**Problem to work on:**
Can you rewrite the listing below with every "Amazon" changed to "eBay" and everything else left as it is? Leave the pictures out of your answer.

**Available data:**
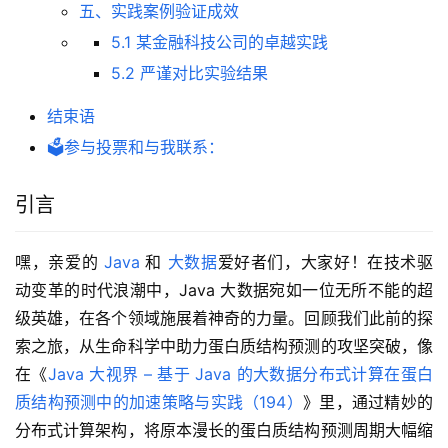
五、实践案例验证成效
5.1 某金融科技公司的卓越实践
5.2 严谨对比实验结果
结束语
🗳️参与投票和与我联系：
引言
嘿，亲爱的 
Java
 和 
大数据
爱好者们，大家好！在技术驱
动变革的时代浪潮中，Java 大数据宛如一位无所不能的超
级英雄，在各个领域施展着神奇的力量。回顾我们此前的探
索之旅，从生命科学中助力蛋白质结构预测的攻坚突破，像
在《
Java 大视界 – 基于 Java 的大数据分布式计算在蛋白
质结构预测中的加速策略与实践（194）
》里，通过精妙的
分布式计算架构，将原本漫长的蛋白质结构预测周期大幅缩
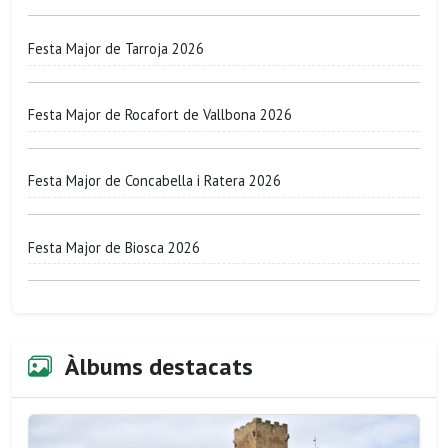
Festa Major de Tarroja 2026
Festa Major de Rocafort de Vallbona 2026
Festa Major de Concabella i Ratera 2026
Festa Major de Biosca 2026
Àlbums destacats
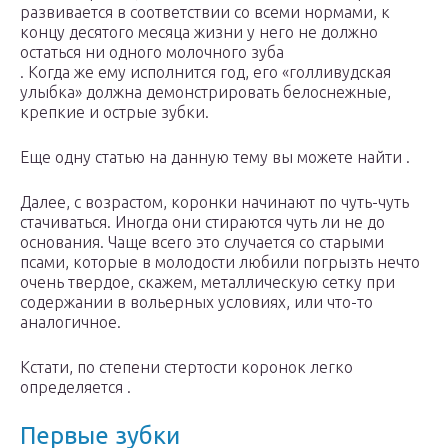
развивается в соответствии со всеми нормами, к
концу десятого месяца жизни у него не должно
остаться ни одного молочного зуба
. Когда же ему исполнится год, его «голливудская
улыбка» должна демонстрировать белоснежные,
крепкие и острые зубки.
Еще одну статью на данную тему вы можете найти .
Далее, с возрастом, коронки начинают по чуть-чуть
стачиваться. Иногда они стираются чуть ли не до
основания. Чаще всего это случается со старыми
псами, которые в молодости любили погрызть нечто
очень твердое, скажем, металлическую сетку при
содержании в вольерных условиях, или что-то
аналогичное.
Кстати, по степени стертости коронок легко
определяется .
Первые зубки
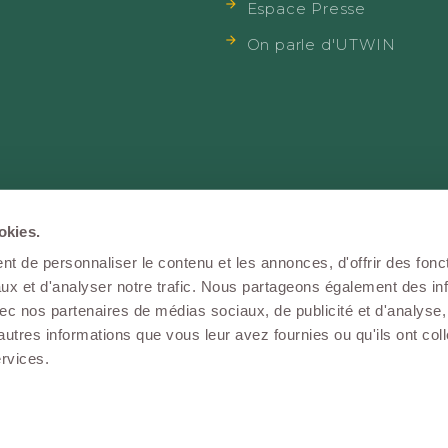
Espace Presse
On parle d'UTWIN
okies.
e
|
FAQ
|
Réclamations
|
Convention AERAS
|
Nous c
t de personnaliser le contenu et les annonces, d'offrir des fonct
GU
|
Politique de cookies
|
Données personnelles
|
A
ux et d'analyser notre trafic. Nous partageons également des in
 avec nos partenaires de médias sociaux, de publicité et d'analyse
autres informations que vous leur avez fournies ou qu'ils ont col
ervices.
WIN
©2026, tous droits réservés |
Réalisation STAR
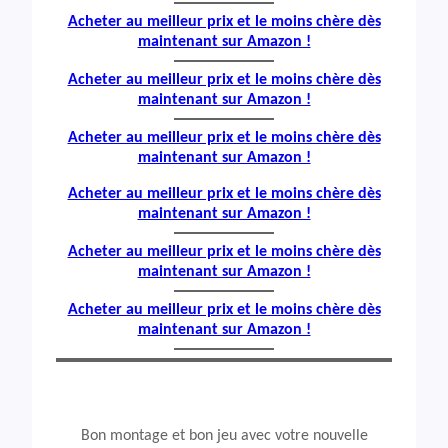
Acheter au meilleur prix et le moins chère dès
maintenant sur Amazon !
Acheter au meilleur prix et le moins chère dès
maintenant sur Amazon !
Acheter au meilleur prix et le moins chère dès
maintenant sur Amazon !
Acheter au meilleur prix et le moins chère dès
maintenant sur Amazon !
Acheter au meilleur prix et le moins chère dès
maintenant sur Amazon !
Acheter au meilleur prix et le moins chère dès
maintenant sur Amazon !
Bon montage et bon jeu avec votre nouvelle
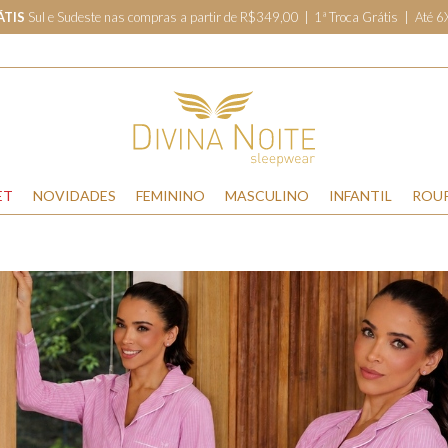
ÁTIS
Sul e Sudeste nas compras a partir de R$349,00
|
1ª Troca Grátis | Até 
ET
NOVIDADES
FEMININO
MASCULINO
INFANTIL
ROU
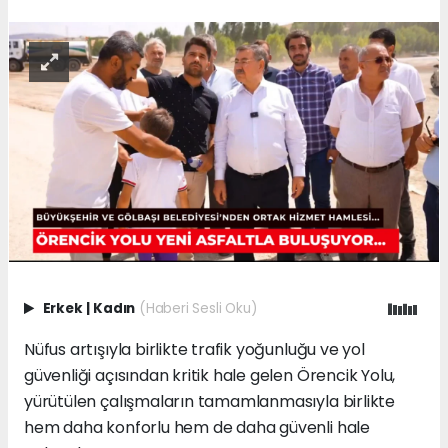
Erkek
|
Kadın
(Haberi Sesli Oku)
Nüfus artışıyla birlikte trafik yoğunluğu ve yol
güvenliği açısından kritik hale gelen Örencik Yolu,
yürütülen çalışmaların tamamlanmasıyla birlikte
hem daha konforlu hem de daha güvenli hale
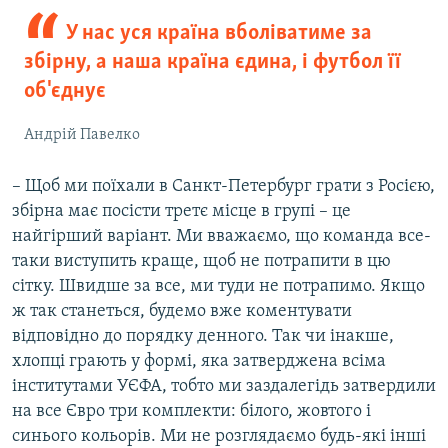
У нас уся країна вболіватиме за
збірну, а наша країна єдина, і футбол її
об'єднує
Андрій Павелко
– Щоб ми поїхали в Санкт-Петербург грати з Росією,
збірна має посісти третє місце в групі – це
найгірший варіант. Ми вважаємо, що команда все-
таки виступить краще, щоб не потрапити в цю
сітку. Швидше за все, ми туди не потрапимо. Якщо
ж так станеться, будемо вже коментувати
відповідно до порядку денного. Так чи інакше,
хлопці грають у формі, яка затверджена всіма
інститутами УЄФА, тобто ми заздалегідь затвердили
на все Євро три комплекти: білого, жовтого і
синього кольорів. Ми не розглядаємо будь-які інші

**Response:**
五、实践案例验证成效
5.1 某金融科技公司的卓越实践
5.2 严谨对比实验结果
结束语
🗳️参与投票和与我联系：
引言
嘿，亲爱的 
Java
 和 
大数据
爱好者们，大家好！在技术驱
动变革的时代浪潮中，Java 大数据宛如一位无所不能的超
级英雄，在各个领域施展着神奇的力量。回顾我们此前的探
索之旅，从生命科学中助力蛋白质结构预测的攻坚突破，像
在《
Java 大视界 – 基于 Java 的大数据分布式计算在蛋白
质结构预测中的加速策略与实践（194）
》里，通过精妙的
分布式计算架构，将原本漫长的蛋白质结构预测周期大幅缩
Festa Major de Tarroja 2026
Festa Major de Rocafort de Vallbona 2026
Festa Major de Concabella i Ratera 2026
Festa Major de Biosca 2026
Àlbums destacats
развивается в соответствии со всеми нормами, к
концу десятого месяца жизни у него не должно
остаться ни одного молочного зуба
. Когда же ему исполнится год, его «голливудская
улыбка» должна демонстрировать белоснежные,
крепкие и острые зубки.
Еще одну статью на данную тему вы можете найти .
Далее, с возрастом, коронки начинают по чуть-чуть
стачиваться. Иногда они стираются чуть ли не до
основания. Чаще всего это случается со старыми
псами, которые в молодости любили погрызть нечто
очень твердое, скажем, металлическую сетку при
содержании в вольерных условиях, или что-то
аналогичное.
Кстати, по степени стертости коронок легко
определяется .
Первые зубки
Espace Presse
On parle d'UTWIN
okies.
e
|
FAQ
|
Réclamations
|
Convention AERAS
|
Nous c
t de personnaliser le contenu et les annonces, d'offrir des fonct
GU
|
Politique de cookies
|
Données personnelles
|
A
ux et d'analyser notre trafic. Nous partageons également des in
 avec nos partenaires de médias sociaux, de publicité et d'analyse
autres informations que vous leur avez fournies ou qu'ils ont col
ervices.
WIN
©2026, tous droits réservés |
Réalisation STAR
Acheter au meilleur prix et le moins chère dès
maintenant sur eBay !
Acheter au meilleur prix et le moins chère dès
maintenant sur eBay !
Acheter au meilleur prix et le moins chère dès
maintenant sur eBay !
Acheter au meilleur prix et le moins chère dès
maintenant sur eBay !
Acheter au meilleur prix et le moins chère dès
maintenant sur eBay !
Acheter au meilleur prix et le moins chère dès
maintenant sur eBay !
Bon montage et bon jeu avec votre nouvelle
ÁTIS
Sul e Sudeste nas compras a partir de R$349,00
|
1ª Troca Grátis | Até 
ET
NOVIDADES
FEMININO
MASCULINO
INFANTIL
ROU
Erkek
|
Kadın
(Haberi Sesli Oku)
Nüfus artışıyla birlikte trafik yoğunluğu ve yol
güvenliği açısından kritik hale gelen Örencik Yolu,
yürütülen çalışmaların tamamlanmasıyla birlikte
hem daha konforlu hem de daha güvenli hale
У нас уся країна вболіватиме за
збірну, а наша країна єдина, і футбол її
об'єднує
Андрій Павелко
– Щоб ми поїхали в Санкт-Петербург грати з Росією,
збірна має посісти третє місце в групі – це
найгірший варіант. Ми вважаємо, що команда все-
таки виступить краще, щоб не потрапити в цю
сітку. Швидше за все, ми туди не потрапимо. Якщо
ж так станеться, будемо вже коментувати
відповідно до порядку денного. Так чи інакше,
хлопці грають у формі, яка затверджена всіма
інститутами УЄФА, тобто ми заздалегідь затвердили
на все Євро три комплекти: білого, жовтого і
синього кольорів. Ми не розглядаємо будь-які інші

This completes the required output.